Our thanks go to the office of World Health Organization in Oman and Oman Liquefied Natural Gas LLC (Oman LNG) who funded the campaign. We are grateful to Primary Health Care Department, particularly all laboratory technologists, medical and paramedical staffs of Primary Health Care Departments, Directorate General of Health Services, Governorate of South Ash Sharqiya, Colonoscopy teams of Sur University Hospital.

Funding statement

This CRC screening campaign received funds from Oman LNG Company and the office of the World Health Organization in Oman.

Approval

The study is part of an approval PhD student thesis (JAM). It was approved by the Medical and Scientific Research Committees of the Faculty of Medicine of Sousse, University of Sousse, Tunisia.
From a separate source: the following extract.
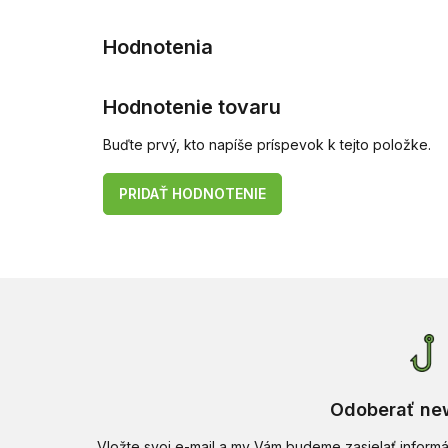
Hodnotenie tovaru
Buďte prvý, kto napíše príspevok k tejto položke.
PRIDAŤ HODNOTENIE
Odoberať new
Vložte svoj e-mail a my Vám budeme zasielať infor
In addition, this study was approved by the Medical Research and Ethics Committees of Ministry of Health of Oman/Center of Studies and Research/22/26041.

Ethical declarations

Institutional Review Board approval was obtained from the Ministry of Health, Directorate General of Health Services, Governorate of South Ash Sharqiya, and Department of Planning Ethics Committees (Oman). The authors declare that they have received a written informed consent from volunteers to participate to this campaign and to publish their data.

Conflict of interest

The authors declared no potential conflicts of interest with respect to the research, authorship or publication of this article.
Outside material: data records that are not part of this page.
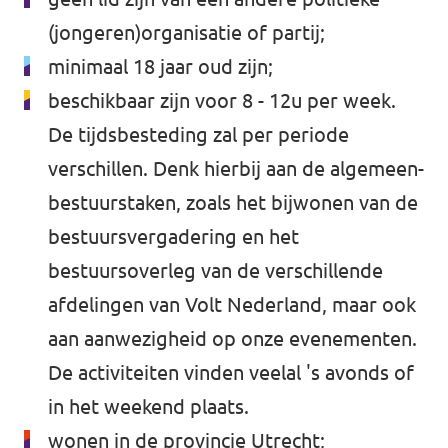
(jongeren)organisatie of partij;
minimaal 18 jaar oud zijn;
beschikbaar zijn voor 8 - 12u per week.
De tijdsbesteding zal per periode
verschillen. Denk hierbij aan de algemeen-
bestuurstaken, zoals het bijwonen van de
bestuursvergadering en het
bestuursoverleg van de verschillende
afdelingen van Volt Nederland, maar ook
aan aanwezigheid op onze evenementen.
De activiteiten vinden veelal 's avonds of
in het weekend plaats.
wonen in de provincie Utrecht;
Author Contribution Statement

Study concept and design were done by JAM, NAA, SAH, MAO and NM. Data curation were provided by JAM, AAF, BAH, SK, AAR, MAH, SAA, SAH, MAJ, FAS, MAS, SAJ, MAA, NAA, BAR, MAA, and FAW. Formal analysis was done by JAM and BAH. Methodology by. The data were analyzed and interpreted by JAM, KS, NAA and NM. Drafting of the manuscript was done by JAM. Critical revisions of the manuscript for important intellectual content was performed by NM. Administrative, technical, or material support was provided by SK, IO, SH, and NM. All authors read and approved the final manuscript.